• [TASK DETAILS] Copy out the lines of the items below word for word, starting at the line containing "Tauchgeräte, Druckkammern und" and ending at the line containing "Sauerstoff nicht verwendet". Include both of those lines and nothing else.

--- RECORD EXTRACTS Enclosed Below ---

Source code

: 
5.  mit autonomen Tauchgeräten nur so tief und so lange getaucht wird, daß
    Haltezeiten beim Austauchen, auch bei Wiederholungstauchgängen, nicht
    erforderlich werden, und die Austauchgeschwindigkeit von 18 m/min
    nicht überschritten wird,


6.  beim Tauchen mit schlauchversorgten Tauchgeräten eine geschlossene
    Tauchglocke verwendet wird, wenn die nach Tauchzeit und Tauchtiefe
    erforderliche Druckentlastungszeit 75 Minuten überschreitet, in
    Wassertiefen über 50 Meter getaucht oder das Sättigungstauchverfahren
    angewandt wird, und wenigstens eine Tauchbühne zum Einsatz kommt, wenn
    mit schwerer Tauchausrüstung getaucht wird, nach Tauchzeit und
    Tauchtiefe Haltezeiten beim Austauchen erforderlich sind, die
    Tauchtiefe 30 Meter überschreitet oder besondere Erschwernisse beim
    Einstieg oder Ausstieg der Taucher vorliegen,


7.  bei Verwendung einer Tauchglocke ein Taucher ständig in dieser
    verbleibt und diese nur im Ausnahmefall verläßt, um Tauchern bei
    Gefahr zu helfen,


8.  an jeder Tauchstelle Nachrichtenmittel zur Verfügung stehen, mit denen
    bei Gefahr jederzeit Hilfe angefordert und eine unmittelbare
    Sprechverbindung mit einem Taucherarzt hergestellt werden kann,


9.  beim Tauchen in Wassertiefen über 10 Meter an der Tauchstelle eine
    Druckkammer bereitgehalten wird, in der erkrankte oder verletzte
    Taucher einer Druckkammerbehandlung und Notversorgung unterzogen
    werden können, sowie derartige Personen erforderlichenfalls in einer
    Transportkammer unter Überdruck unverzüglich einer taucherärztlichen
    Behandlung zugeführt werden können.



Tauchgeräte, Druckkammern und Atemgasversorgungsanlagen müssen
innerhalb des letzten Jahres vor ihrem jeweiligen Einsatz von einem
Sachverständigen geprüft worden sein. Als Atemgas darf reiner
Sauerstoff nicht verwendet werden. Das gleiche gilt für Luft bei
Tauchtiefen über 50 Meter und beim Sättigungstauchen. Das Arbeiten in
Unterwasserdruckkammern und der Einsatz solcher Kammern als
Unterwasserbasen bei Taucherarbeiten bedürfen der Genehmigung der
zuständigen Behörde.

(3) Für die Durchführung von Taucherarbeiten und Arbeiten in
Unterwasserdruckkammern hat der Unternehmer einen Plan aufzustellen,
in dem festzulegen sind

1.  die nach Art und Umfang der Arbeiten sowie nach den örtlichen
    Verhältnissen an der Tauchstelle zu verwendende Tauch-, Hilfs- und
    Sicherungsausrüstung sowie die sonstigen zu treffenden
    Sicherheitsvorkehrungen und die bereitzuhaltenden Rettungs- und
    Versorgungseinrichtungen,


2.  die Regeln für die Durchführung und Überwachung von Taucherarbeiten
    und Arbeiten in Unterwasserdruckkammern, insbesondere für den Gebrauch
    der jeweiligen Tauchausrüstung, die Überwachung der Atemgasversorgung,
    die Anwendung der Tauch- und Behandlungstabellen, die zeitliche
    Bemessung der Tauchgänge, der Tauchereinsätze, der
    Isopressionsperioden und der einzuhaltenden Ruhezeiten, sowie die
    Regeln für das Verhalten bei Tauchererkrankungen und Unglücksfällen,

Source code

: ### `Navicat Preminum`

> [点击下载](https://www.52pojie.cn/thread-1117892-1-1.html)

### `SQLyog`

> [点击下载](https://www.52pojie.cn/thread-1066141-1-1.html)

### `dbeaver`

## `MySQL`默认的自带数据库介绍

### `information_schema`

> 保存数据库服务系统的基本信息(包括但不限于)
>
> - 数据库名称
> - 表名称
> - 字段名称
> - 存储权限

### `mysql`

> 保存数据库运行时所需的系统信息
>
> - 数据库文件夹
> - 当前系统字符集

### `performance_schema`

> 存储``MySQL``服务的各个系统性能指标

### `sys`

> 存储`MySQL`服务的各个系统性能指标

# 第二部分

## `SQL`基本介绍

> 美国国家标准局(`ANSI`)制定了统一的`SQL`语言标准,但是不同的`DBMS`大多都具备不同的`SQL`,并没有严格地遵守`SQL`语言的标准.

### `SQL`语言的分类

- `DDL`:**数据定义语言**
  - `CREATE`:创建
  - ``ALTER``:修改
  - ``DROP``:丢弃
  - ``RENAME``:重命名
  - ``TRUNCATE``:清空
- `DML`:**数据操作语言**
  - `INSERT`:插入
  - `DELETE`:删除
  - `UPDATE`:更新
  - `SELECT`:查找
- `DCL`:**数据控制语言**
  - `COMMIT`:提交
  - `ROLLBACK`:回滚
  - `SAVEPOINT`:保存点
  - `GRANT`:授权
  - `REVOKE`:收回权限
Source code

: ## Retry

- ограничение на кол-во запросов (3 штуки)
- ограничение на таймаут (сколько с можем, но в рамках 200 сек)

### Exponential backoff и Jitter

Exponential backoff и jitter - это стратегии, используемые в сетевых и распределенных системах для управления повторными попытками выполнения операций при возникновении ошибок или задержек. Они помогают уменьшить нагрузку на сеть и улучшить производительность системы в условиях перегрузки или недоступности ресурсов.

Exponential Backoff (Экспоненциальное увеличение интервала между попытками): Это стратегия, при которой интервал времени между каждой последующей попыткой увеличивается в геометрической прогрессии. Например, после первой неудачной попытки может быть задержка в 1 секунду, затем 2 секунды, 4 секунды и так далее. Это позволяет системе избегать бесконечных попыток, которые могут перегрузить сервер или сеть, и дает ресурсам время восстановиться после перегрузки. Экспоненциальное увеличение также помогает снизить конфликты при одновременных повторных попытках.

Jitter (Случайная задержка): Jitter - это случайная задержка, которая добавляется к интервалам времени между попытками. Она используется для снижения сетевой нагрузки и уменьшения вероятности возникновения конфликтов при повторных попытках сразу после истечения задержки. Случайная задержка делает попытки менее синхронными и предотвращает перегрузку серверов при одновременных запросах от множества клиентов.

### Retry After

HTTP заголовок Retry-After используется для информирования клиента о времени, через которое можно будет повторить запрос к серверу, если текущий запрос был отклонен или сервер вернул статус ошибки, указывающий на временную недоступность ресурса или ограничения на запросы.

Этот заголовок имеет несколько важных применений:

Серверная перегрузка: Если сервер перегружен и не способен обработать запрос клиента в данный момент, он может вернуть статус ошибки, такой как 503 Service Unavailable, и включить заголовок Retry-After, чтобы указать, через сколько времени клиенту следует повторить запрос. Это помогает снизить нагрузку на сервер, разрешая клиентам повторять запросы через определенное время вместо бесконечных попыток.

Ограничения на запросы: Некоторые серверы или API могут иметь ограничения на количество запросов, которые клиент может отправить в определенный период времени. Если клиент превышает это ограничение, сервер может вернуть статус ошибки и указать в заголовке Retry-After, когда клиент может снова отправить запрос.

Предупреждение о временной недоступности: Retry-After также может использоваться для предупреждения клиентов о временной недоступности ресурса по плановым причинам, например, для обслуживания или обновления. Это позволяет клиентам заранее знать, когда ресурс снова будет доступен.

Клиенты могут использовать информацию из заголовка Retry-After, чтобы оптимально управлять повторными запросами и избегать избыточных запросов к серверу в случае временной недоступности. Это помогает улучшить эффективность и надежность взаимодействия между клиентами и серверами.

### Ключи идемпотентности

--- End of Enclosed RECORD EXTRACTS ---

• [WRITTEN SOLUTION]
Tauchgeräte, Druckkammern und Atemgasversorgungsanlagen müssen
innerhalb des letzten Jahres vor ihrem jeweiligen Einsatz von einem
Sachverständigen geprüft worden sein. Als Atemgas darf reiner
Sauerstoff nicht verwendet werden. Das gleiche gilt für Luft bei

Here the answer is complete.